Task description -> Whenever a line of the data below holds the string "ought", copy that line.

Stored data entries:
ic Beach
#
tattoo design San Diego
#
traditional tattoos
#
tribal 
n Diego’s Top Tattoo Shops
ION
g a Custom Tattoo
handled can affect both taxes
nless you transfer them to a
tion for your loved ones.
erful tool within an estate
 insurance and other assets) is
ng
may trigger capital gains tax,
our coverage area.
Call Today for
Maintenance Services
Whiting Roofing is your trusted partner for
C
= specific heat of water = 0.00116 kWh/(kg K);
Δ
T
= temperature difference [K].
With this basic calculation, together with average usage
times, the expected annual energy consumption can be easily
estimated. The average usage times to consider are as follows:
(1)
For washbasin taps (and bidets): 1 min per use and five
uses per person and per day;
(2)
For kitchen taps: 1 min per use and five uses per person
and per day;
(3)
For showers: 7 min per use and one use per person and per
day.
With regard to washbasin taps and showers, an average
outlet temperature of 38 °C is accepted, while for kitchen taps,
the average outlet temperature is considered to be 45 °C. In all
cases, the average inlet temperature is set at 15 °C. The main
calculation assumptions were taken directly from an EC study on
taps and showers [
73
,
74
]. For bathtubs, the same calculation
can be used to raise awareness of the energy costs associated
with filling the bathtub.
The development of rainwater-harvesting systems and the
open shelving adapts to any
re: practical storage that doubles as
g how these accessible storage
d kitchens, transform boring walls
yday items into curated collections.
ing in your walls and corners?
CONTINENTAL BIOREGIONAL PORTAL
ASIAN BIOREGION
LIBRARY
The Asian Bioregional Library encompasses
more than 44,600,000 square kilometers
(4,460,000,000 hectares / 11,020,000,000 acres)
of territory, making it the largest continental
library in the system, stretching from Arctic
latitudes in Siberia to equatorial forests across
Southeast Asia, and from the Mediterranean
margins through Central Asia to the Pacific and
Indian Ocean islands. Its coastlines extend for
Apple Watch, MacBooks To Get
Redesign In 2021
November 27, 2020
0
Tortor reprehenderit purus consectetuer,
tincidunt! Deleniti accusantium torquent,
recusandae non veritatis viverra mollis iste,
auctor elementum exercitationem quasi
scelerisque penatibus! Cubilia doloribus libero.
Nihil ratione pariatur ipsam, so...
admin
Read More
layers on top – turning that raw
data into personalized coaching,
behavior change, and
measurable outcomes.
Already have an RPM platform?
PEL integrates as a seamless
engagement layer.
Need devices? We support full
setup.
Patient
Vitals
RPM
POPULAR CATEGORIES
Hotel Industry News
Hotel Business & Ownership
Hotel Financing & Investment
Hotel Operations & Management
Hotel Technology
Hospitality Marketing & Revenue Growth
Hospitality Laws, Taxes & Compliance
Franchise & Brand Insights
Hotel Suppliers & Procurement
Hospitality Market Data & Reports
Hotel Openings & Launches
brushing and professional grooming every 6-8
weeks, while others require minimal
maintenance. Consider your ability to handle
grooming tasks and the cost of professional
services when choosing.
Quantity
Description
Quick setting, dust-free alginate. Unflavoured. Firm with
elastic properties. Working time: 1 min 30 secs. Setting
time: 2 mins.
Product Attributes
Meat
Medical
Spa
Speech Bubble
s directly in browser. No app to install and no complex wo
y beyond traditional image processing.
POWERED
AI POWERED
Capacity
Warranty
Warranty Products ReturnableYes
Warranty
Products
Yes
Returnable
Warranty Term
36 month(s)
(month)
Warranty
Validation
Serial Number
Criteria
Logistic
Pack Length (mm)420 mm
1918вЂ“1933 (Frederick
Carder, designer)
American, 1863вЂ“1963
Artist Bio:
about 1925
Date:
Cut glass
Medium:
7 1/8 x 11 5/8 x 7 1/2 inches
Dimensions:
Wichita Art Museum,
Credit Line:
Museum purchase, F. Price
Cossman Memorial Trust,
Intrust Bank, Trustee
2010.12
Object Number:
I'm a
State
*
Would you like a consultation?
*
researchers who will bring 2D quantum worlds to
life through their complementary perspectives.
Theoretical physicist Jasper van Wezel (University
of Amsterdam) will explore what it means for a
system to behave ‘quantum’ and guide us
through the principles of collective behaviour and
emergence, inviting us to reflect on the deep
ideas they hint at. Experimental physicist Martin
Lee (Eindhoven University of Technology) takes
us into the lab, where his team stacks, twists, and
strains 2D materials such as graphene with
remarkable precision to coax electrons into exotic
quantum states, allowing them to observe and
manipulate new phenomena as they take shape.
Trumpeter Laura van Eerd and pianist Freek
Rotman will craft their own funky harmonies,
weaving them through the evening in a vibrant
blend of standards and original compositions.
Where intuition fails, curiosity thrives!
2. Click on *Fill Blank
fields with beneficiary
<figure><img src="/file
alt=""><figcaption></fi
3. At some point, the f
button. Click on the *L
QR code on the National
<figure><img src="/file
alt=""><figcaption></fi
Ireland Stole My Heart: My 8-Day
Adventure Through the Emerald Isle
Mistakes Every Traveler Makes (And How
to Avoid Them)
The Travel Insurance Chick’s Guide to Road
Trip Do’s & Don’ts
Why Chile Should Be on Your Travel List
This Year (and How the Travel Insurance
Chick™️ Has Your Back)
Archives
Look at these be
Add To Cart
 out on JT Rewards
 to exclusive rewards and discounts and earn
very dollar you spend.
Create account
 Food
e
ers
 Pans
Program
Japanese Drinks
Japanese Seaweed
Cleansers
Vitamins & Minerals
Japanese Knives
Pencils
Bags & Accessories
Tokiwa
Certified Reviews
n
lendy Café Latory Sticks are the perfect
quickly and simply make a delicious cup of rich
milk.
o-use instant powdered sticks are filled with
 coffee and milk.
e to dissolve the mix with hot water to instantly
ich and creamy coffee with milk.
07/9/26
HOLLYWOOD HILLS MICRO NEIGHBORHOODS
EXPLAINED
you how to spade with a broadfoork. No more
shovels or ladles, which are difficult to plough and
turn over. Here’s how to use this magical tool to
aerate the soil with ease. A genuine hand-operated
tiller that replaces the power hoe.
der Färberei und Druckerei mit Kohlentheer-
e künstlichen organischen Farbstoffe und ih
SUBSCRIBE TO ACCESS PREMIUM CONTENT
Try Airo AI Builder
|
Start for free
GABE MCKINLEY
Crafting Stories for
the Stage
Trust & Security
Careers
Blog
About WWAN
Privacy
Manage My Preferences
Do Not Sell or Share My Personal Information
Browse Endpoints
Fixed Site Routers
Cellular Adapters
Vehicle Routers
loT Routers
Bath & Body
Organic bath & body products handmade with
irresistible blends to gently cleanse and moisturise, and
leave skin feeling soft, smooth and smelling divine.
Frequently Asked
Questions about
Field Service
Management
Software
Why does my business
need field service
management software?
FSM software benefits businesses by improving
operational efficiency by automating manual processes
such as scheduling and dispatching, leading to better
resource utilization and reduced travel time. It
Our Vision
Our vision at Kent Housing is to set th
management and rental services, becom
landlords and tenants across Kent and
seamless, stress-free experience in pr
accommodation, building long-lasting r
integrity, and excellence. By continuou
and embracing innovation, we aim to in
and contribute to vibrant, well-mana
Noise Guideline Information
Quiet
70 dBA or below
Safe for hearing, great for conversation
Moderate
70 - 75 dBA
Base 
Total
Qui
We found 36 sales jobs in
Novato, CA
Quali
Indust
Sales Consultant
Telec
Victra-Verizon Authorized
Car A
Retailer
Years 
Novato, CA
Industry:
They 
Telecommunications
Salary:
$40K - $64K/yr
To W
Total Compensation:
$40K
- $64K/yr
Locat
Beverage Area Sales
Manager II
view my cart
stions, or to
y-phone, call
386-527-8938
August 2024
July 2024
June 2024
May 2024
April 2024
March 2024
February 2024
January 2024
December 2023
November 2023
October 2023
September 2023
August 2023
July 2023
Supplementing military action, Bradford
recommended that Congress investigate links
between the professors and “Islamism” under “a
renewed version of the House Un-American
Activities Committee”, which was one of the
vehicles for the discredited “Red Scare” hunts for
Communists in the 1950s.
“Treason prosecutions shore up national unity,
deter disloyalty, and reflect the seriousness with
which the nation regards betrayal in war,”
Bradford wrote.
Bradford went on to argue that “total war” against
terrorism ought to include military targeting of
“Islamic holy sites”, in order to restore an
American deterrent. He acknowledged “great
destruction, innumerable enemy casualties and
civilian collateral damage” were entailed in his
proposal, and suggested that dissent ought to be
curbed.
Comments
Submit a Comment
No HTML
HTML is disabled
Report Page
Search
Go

Task solution ->
terrorism ought to include military targeting of
proposal, and suggested that dissent ought to be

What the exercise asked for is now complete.